Bio: Dr. Wenliang (Kevin) Du, IEEE Fellow, is the Laura J. and L. Douglas Meredith Professor at Syracuse University. His current research interest focuses on Internet/blockchain emulation and cybersecurity education. He received his bachelor’s degree from the University of Science and Technology of China in 1993 and Ph.D. degree from Purdue University in 2001. He founded the SEED-Labs open-source project in 2002. The cybersecurity lab exercises developed from this project are now being used by over 1000 institutes worldwide. His self-published book, “Computer & Internet Security: A Hands-on Approach”, has been adopted as a textbook by 246 institutes. His online courses published on Udemy frequently won the “best seller” and “highest rated” recognition. He is the recipient of the 2017 Academic Leadership award from the 21st Colloquium for Information System Security Education. His research has been sponsored by multiple grants from the National Science Foundation and Google. He is a recipient of the 2021 ACSAC Test-of-Time Award and the 2013 ACM CCS Test-of-Time Award.

Abstract: Software-Defined Networks has held the industry's interest for the past few years. But why does the industry need SDN? What is the problem space addressed by SDN? What is the state of the union of SDN in the industry today: the HW/SW technologies delivering pieces of SDN, products shipping, and industry drivers.
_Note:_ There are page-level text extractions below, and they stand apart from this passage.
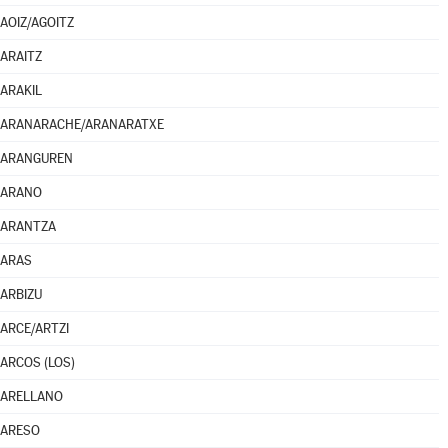
AOIZ/AGOITZ
ARAITZ
ARAKIL
ARANARACHE/ARANARATXE
ARANGUREN
ARANO
ARANTZA
ARAS
ARBIZU
ARCE/ARTZI
ARCOS (LOS)
ARELLANO
ARESO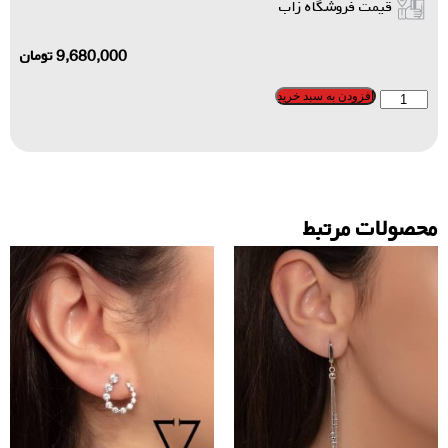
قیمت فروشگاه زاب
9,680,000
تومان
افزودن به سبد خرید
محصولات مرتبط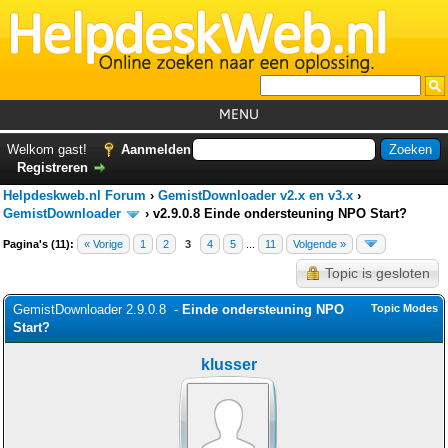
MENU
Home
Welkom gast!
Aanmelden
Registreren
Tutorials
Helpdeskweb.nl Forum
›
GemistDownloader v2.x en v3.x
›
Foutcodes
GemistDownloader
›
v2.9.0.8 Einde ondersteuning NPO Start?
Pagina's (11):
« Vorige
1
2
3
Helpdesks
4
5
...
11
Volgende »
Topic is gesloten
GemistDownloader
*
GemistDownloader 2.9.0.8 -
Einde ondersteuning NPO
Topic Modes
Forum
Start?
klusser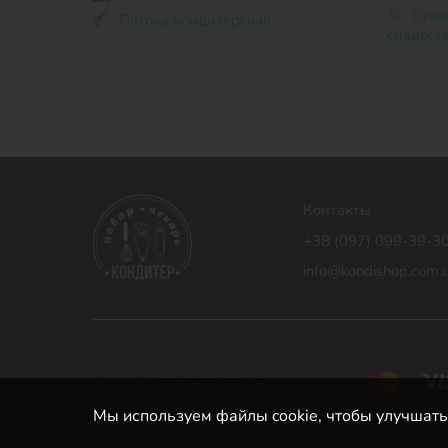
Бумажная форма тюльпан для
Патока кондитерская
сладост
Контакты
+38 (097) 099-39-3
info@kondishop.com.
© 2019 kondishop.com.ua
Мы используем файлы cookie, чтобы улучшать 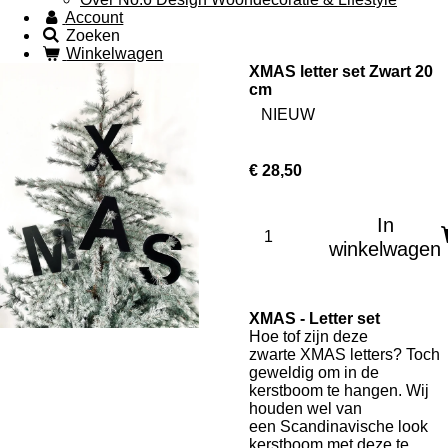
Account
Zoeken
Winkelwagen
XMAS letter set Zwart 20
cm
NIEUW
€ 28,50
In
winkelwagen
XMAS - Letter set
Hoe tof zijn deze
zwarte XMAS letters? Toch
geweldig om in de
kerstboom te hangen. Wij
houden wel van
een Scandinavische look
kerstboom met deze te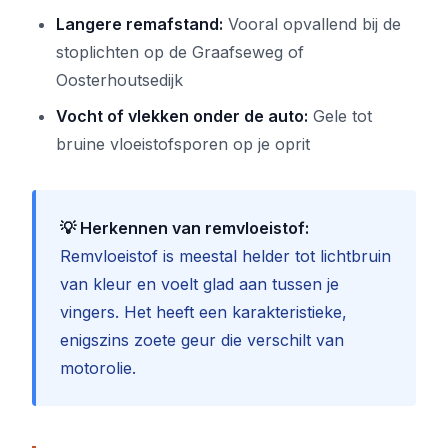
Langere remafstand:
Vooral opvallend bij de
stoplichten op de Graafseweg of
Oosterhoutsedijk
Vocht of vlekken onder de auto:
Gele tot
bruine vloeistofsporen op je oprit
💡 Herkennen van remvloeistof:
Remvloeistof is meestal helder tot lichtbruin
van kleur en voelt glad aan tussen je
vingers. Het heeft een karakteristieke,
enigszins zoete geur die verschilt van
motorolie.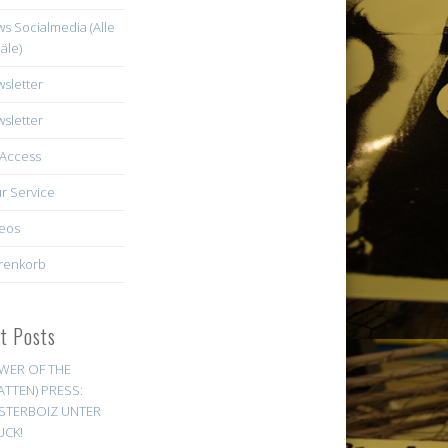
s Socialmedia (Alle
äle)
sletter
sletter
Access
r Service
eos
renkorb
st Posts
WER OF THE
ATTEN) PRESS:
STERBOIZ UNTER
UCK!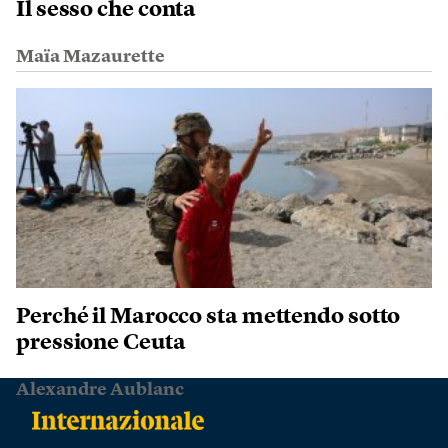
Il sesso che conta
Maïa Mazaurette
Perché il Marocco sta mettendo sotto
pressione Ceuta
Alexandre Aublanc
This talk will attempt address these questions from the ground up, to give the audience a sense of the maturity of the technologies and industry.

Bio: Ashok Sunder Rajan is a Principal Engineer at Intel in the Ethernet Networking Division. He is part of the Linux Open Source Software Development team, where he drives technologies for operationally scalable 5G infrastructure. During his tenure at Intel Labs, Ashok initiated research on mobile packet core infrastructure and delivered the Open Mobile Evolved Core (OMEC), a comprehensive set of telecom infrastructure stacks -- integrating SDN technologies based on Intel-based standard high-volume servers. OMEC, open sourced at Open Networking Foundation (Linux Foundation), pivots transformation of the $200Bn/Year Telecom Network to Cloud Infrastructure.

Abstract: We will discuss practical experience with SDN systems at Google. We examine a few systems (B4 and Traffic Engineering, Orion, Bandwidth Enforcer) through the lens of a production incident, focusing on how Google approaches building and operating reliable SDN systems and challenges that arise in production environments. Large-scale distributed systems need to support critical workloads with high reliability expectations. They are “systems of systems” composed of many moving parts, with large teams of people developing and managing them, and SDNs for hyperscale networks are no exception. Therefore, this talk will cover both systems design challenges and non-technical skills that are important to tackling problems that arise in industry.

Bio: Rich joined Google after completing his PhD at Yale University in Computer Science in 2010. He spent 8 years in Bandwidth SRE, working on productionizing and expanding our admission control and traffic engineering systems. Along the way, Rich helped form an SRE team to help grow Google’s software defined networking capabilities, then expanded into network reliability strategy. Rich is currently a Principal Engineer and an Uber Tech Lead within Core Networking SRE, the SRE organization responsible for Google’s production network.